Despite a spirited debate, Finneran's flunkies pushed through a new rule eliminating the current eight-year term limit on House speakers. The vote was 111-39.

That means that when Finneran, who became speaker in 1996, finishes his eighth year in the job in 2004, he won't have to step aside and let new blood take the reins (and maybe -- just maybe -- allow members to think and vote more for themselves).

Nope, King Tom will be able to go on. And on. And on.

Not a bad deal Finneran got, after giving in on a couple of other rules changes, as the House rank and file actually stood up to him -- just a bit, mind you.

A majority of the House approved a rules change to force the Steering and Policy Committee -- which has been the graveyard for many bills in the past -- to report out bills on which it hasn't acted for 30 days, or explain publicly why it had not acted.

That means there's a better chance now to pass some bills even if Finneran or other barons of the House despise them.

Rep. Jim Marzilli (D-Arlington) was delighted with that small but significant step for democracy, even though it was Rep. Francis Marini (R-Hanson), the House minority leader, who introduced it yesterday using language Marzilli championed in vain last year.

Objections from the rank and file also forced the House leadership to withdraw a proposal -- offered just the day before by Finneran -- to give the House Ways and Means Committee broad new power.

The proposed new rule would have required that any new spending amendments to the budget proposed on the floor be offset by a proposal for an equal cut somewhere else.

Finneran tried to sell it as good fiscal discipline. "That makes everybody a quasi-chairman of Ways and Means. They have to show responsibility," he said, with a straight face. This time, the rank and file didn't buy it.
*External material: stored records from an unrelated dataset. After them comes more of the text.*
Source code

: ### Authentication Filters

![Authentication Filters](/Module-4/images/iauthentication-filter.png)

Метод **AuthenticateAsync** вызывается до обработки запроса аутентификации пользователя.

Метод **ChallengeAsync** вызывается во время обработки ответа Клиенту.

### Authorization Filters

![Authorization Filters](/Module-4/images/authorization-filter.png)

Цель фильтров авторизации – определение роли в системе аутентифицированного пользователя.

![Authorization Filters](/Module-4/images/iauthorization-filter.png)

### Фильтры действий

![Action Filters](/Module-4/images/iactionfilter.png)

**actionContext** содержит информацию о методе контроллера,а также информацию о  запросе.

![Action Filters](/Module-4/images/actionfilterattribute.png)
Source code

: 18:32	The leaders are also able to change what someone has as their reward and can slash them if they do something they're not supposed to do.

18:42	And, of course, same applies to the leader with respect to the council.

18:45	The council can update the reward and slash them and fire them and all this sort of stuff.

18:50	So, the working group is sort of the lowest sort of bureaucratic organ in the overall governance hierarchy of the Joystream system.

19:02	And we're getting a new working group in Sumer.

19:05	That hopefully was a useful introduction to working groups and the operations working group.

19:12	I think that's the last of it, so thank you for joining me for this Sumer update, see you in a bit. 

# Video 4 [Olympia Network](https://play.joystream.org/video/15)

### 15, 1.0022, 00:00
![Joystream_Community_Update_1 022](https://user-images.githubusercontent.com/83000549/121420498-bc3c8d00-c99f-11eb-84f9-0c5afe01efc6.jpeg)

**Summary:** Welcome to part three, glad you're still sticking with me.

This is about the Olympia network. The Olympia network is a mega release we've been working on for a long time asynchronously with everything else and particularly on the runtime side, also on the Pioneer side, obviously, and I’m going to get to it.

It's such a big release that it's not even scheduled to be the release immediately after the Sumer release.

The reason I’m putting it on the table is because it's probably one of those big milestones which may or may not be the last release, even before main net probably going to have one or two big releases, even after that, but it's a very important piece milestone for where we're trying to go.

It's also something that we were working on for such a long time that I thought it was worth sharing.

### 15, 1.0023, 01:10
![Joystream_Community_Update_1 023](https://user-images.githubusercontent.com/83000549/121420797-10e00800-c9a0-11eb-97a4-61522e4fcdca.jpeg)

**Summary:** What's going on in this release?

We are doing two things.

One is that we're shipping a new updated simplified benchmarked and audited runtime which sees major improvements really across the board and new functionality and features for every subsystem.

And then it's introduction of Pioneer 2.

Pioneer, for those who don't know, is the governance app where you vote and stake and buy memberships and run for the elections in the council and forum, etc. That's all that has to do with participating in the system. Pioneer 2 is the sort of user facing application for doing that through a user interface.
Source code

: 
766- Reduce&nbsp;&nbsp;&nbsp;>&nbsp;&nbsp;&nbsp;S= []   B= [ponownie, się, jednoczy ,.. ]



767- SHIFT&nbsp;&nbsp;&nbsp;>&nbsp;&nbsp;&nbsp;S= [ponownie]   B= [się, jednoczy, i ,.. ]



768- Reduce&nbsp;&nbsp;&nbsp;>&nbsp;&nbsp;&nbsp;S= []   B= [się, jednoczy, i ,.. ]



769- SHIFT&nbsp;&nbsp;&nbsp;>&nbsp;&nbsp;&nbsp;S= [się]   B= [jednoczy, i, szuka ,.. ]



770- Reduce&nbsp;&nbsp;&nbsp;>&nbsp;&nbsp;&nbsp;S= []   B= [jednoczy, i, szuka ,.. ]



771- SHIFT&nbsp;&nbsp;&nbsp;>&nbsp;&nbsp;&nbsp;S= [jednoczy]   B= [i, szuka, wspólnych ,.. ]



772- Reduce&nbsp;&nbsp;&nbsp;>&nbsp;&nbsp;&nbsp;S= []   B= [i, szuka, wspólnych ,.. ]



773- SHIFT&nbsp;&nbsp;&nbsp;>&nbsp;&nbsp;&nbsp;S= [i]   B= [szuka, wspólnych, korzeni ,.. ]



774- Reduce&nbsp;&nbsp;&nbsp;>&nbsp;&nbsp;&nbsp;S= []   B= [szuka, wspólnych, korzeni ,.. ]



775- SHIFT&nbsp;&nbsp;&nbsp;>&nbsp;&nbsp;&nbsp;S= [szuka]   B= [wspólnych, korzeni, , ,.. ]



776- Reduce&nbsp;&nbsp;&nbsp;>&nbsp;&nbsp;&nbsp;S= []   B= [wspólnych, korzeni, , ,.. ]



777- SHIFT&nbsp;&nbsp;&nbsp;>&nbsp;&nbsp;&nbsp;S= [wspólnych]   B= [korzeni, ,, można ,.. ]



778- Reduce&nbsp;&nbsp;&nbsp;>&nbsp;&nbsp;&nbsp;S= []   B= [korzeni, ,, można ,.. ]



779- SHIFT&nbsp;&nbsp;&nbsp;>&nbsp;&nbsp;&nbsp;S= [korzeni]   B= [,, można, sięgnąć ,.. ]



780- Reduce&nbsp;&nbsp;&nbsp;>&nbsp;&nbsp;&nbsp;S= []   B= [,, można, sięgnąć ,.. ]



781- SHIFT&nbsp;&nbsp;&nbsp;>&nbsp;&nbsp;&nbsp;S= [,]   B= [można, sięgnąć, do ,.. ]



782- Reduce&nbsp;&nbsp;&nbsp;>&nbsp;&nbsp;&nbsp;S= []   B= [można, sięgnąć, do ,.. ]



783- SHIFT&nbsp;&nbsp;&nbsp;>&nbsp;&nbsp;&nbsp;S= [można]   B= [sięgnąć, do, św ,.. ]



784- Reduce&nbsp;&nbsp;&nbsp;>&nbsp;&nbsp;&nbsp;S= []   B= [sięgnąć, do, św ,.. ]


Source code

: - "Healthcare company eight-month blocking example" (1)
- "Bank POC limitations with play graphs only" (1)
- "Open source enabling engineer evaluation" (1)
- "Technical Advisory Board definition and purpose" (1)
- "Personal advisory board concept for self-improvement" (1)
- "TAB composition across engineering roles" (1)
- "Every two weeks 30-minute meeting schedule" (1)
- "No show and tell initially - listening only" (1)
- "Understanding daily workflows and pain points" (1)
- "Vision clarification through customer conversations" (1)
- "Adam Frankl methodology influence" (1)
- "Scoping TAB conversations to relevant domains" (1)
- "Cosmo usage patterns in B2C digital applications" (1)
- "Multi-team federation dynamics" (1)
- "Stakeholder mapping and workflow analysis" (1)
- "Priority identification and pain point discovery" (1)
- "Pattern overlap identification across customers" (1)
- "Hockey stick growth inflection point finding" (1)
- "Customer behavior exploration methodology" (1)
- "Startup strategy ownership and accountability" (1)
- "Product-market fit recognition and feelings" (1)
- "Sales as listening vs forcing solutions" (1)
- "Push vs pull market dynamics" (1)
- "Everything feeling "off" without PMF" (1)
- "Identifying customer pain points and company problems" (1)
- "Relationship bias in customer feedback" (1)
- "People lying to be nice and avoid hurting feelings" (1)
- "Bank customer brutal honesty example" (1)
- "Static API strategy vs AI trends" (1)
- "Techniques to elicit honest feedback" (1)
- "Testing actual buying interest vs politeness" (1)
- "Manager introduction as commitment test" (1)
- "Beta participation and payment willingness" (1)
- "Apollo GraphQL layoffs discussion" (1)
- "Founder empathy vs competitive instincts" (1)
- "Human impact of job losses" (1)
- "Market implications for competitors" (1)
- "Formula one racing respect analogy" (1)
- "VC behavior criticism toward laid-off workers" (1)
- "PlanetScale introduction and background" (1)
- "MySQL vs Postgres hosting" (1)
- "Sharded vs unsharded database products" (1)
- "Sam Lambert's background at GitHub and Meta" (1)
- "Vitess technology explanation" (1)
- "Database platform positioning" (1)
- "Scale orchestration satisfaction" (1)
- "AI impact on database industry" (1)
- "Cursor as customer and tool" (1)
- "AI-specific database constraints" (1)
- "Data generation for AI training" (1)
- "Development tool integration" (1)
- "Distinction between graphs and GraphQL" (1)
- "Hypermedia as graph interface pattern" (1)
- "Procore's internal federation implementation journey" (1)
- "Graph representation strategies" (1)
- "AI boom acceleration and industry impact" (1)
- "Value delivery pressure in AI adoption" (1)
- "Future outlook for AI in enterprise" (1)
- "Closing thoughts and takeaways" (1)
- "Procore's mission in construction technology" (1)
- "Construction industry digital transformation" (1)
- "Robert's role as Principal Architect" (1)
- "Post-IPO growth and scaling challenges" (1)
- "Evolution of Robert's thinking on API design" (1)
They knew most members are neither chairs or Ways and Means Committee members, and would have virtually no influence over the budget if their amendment wings were clipped.

For a moment, a growing number of members seemed concerned about the perception of them as Finneran's little lambs, following him in lock step, to the detriment of the citizens who elect members to represent them -- not the speaker's will.

Finneran ended up taking some bad practices that made the House the laughingstock of the nation last year, proposing a few rules to "correct" them under the label of "reform" -- and wound up with his power increased, the House more under his thumb than ever.

Though the membership did some good things yesterday, the House didn't shake the public scorn it acquired last spring. That followed its gawd-awful "Animal House" antics when the House jammed the state budget through in an all-night session as some members boozed it up, slept at their desks and even voted for absent colleagues (one on a plane when the roll call was held). This is how it tried to change the image:

The membership -- with only a handful of change-minded legislators dissenting -- voted for rules that make it easier for the speaker to kill bills he loathes, to limit debate and schedule roll calls so rapidly on poorly documented bills that many members often don't know what they're voting on.

The House rejected a new rule that would have permitted a legislator to vote for another member who's absent. He would have had to pair with that member; in other words, make sure he or she is on the opposite side of an issue and publicly announce it for the voting record.

In a burst of common sense, the House still officially disapproves such "phantom voting."

Finneran had favored the idea of pairing votes, apparently as a convenience to members who were busy doing his bidding in committees during roll call votes. But that never has beat heeding the old-fashioned notion that your constituents sent you there to vote on their behalf in person.

You could tell that to King Tom, but what does he care?